Captain Kate McCue, the first American female cruise ship captain, watches as construction continues on Celebrity Beyond at the Chantiers de l'Atlantique shipyard in Saint-Nazaire, France.
Captain Kate McCue, the first American female cruise ship captain. (photo via Celebrity Cruises Media)

That was followed by a decision in 2019 to have an all-woman bridge crew at some point. It happened, she said, much faster than she expected, in March of 2020 to mark International Women’s Day.

The thinking behind all of this, said Lutoff-Perlo, is that “diversity is good for business.” When you have different voices at the table, she said, “you will have the best outcome and consumers more and more are voting with their wallets and choosing brands that share their values.”

“When I took the helm seven years ago we wanted that to be the direction we took,” said Lutoff-Perlo. “Not only do we offer amazing vacations but we care about the world at large – sustainability, diversity, inclusion.”

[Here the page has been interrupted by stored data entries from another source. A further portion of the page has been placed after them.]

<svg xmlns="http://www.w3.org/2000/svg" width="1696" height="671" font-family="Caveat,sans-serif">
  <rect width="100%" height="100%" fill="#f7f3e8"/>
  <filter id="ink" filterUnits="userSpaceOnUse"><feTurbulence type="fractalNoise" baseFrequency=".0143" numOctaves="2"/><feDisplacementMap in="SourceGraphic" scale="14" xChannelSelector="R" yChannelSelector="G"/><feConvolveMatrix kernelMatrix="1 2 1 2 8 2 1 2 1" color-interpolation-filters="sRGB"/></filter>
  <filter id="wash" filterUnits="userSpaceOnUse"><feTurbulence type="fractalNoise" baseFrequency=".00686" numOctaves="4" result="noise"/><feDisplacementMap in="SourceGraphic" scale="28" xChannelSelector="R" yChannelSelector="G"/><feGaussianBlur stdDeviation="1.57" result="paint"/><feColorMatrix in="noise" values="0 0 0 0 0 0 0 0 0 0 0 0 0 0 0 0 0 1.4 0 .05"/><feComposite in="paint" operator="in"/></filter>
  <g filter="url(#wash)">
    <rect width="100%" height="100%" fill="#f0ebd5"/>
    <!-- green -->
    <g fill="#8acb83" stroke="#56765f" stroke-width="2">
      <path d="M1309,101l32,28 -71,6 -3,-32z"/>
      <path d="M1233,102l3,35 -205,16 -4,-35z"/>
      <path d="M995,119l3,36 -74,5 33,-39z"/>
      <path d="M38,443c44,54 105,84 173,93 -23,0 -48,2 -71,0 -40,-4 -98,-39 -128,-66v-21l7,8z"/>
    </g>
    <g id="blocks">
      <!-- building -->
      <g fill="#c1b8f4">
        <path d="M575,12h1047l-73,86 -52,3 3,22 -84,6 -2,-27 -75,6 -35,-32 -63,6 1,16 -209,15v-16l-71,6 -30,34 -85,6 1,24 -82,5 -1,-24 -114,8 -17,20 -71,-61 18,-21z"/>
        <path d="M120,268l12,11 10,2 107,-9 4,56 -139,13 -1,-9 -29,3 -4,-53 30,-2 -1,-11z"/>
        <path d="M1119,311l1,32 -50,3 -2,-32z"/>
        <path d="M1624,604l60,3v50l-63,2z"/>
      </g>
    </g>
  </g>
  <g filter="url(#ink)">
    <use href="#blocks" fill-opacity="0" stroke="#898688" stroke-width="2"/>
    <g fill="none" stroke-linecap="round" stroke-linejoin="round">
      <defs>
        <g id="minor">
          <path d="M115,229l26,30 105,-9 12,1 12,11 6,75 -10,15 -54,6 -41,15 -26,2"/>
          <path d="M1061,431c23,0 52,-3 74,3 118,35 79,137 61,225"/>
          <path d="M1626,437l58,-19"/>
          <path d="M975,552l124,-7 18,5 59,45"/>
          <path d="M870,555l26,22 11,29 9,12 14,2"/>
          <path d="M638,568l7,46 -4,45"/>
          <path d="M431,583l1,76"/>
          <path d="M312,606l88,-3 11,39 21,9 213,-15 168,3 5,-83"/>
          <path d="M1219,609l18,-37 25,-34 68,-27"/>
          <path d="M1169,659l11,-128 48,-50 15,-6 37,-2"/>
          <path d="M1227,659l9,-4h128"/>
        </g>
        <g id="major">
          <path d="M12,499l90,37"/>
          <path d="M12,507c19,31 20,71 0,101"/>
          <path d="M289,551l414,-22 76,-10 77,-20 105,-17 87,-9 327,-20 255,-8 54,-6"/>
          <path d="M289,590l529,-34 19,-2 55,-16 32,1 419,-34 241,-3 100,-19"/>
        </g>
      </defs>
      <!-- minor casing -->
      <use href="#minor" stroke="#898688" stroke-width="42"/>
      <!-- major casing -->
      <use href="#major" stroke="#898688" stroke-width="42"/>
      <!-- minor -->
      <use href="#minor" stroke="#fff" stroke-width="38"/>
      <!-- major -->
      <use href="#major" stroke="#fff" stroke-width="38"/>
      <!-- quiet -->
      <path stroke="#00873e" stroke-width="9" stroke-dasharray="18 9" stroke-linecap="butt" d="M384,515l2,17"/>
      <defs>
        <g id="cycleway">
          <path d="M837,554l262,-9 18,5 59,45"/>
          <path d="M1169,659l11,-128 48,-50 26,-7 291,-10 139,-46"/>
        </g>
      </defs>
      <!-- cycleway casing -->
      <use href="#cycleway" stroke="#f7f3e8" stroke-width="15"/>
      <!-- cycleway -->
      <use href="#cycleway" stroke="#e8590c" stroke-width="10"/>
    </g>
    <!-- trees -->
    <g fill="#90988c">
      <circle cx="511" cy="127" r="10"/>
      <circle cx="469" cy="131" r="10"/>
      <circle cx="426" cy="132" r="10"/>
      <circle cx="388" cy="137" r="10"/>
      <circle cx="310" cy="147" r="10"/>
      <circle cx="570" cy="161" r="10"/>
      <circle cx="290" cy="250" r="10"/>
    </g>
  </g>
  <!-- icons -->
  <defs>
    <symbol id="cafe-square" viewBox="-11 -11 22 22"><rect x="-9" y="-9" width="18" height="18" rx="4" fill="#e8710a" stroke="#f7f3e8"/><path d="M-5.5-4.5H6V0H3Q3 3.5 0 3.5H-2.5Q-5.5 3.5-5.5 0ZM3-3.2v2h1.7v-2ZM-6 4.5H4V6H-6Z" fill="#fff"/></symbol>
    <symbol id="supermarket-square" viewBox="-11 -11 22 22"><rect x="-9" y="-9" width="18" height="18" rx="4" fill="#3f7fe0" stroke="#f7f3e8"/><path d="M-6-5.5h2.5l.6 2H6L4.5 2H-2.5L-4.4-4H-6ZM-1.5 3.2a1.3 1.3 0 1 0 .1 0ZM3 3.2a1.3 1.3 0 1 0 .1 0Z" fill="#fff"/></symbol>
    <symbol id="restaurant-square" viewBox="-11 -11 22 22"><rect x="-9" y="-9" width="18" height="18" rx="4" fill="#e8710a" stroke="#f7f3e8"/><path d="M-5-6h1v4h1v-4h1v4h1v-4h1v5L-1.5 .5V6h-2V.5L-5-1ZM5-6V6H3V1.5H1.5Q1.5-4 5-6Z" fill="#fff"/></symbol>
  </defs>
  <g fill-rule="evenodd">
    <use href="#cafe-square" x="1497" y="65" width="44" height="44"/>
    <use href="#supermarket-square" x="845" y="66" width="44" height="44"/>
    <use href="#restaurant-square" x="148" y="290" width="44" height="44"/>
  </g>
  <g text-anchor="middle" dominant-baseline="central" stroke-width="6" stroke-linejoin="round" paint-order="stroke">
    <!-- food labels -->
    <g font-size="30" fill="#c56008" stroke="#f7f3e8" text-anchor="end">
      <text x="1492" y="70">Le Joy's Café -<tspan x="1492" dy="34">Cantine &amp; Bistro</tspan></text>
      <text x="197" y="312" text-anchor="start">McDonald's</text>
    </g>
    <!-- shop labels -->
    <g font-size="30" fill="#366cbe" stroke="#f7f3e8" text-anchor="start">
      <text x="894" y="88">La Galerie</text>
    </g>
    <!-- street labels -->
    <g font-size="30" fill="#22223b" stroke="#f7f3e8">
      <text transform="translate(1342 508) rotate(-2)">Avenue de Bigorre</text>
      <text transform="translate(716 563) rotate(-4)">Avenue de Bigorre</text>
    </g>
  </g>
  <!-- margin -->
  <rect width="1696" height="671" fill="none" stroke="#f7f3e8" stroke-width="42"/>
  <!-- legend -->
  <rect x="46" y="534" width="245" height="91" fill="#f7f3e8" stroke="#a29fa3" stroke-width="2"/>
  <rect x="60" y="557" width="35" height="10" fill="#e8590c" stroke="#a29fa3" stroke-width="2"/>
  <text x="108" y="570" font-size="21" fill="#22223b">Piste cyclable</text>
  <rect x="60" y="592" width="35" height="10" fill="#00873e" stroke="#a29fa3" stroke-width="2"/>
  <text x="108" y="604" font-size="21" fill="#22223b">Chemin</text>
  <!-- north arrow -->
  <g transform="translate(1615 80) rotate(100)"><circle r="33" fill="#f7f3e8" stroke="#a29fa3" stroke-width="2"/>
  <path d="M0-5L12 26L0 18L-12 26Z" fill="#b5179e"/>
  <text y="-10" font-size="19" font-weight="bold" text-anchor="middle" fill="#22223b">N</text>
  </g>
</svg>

With that thinking in mind, Lutoff-Perlo became CEO around the time when the designs for the new Edge series of ships were in the planning stage. She looked at the plans and decided they did not fit her vision for a transformative product, and the company started from scratch.

With that overhaul, she said, it was decided that a transformational ship godmother was called for and executives thought Nobel laureate and feminist activist Malala Yousafzai would be the ideal choice. It took more than a year of persuasion, but Malala finally agreed and christened the ship. “She met all the young women on board,” said Lutoff-Perlo, and the entire crew was in tears.” That was a high point, she said, in her career.

Celebrity Edge Naming Ceremony
From Left, Royal Caribbean Cruises LTD. president and CEO Richard Fain, ship’s godmother Malala; Celebrity Cruises president and CEO Lisa Lutoff-Perlo and the ship’s master at Celebrity Edge naming ceremony. (Photo Credit: Ana Figueroa)

That high point was followed just two years later by the low point – the pandemic, which she said “made you realize that things can be going great and suddenly change totally.” Getting through it has been the biggest challenge of her career, and Lutoff-Perlo said that what drove her was knowing crew members needed to get their jobs back. In many cases, they live in countries where there is no other opportunity.

When asked for her advice for aspiring hospitality leaders, Lutoff-Perlo said that hospitality is a unique business and involves “serious jobs” despite a widespread perception that it’s just fun. “You put your head on your pillow hoping there is no political unrest or another crisis. It’s not for the faint of heart but this industry provides things to people that no other industry does.”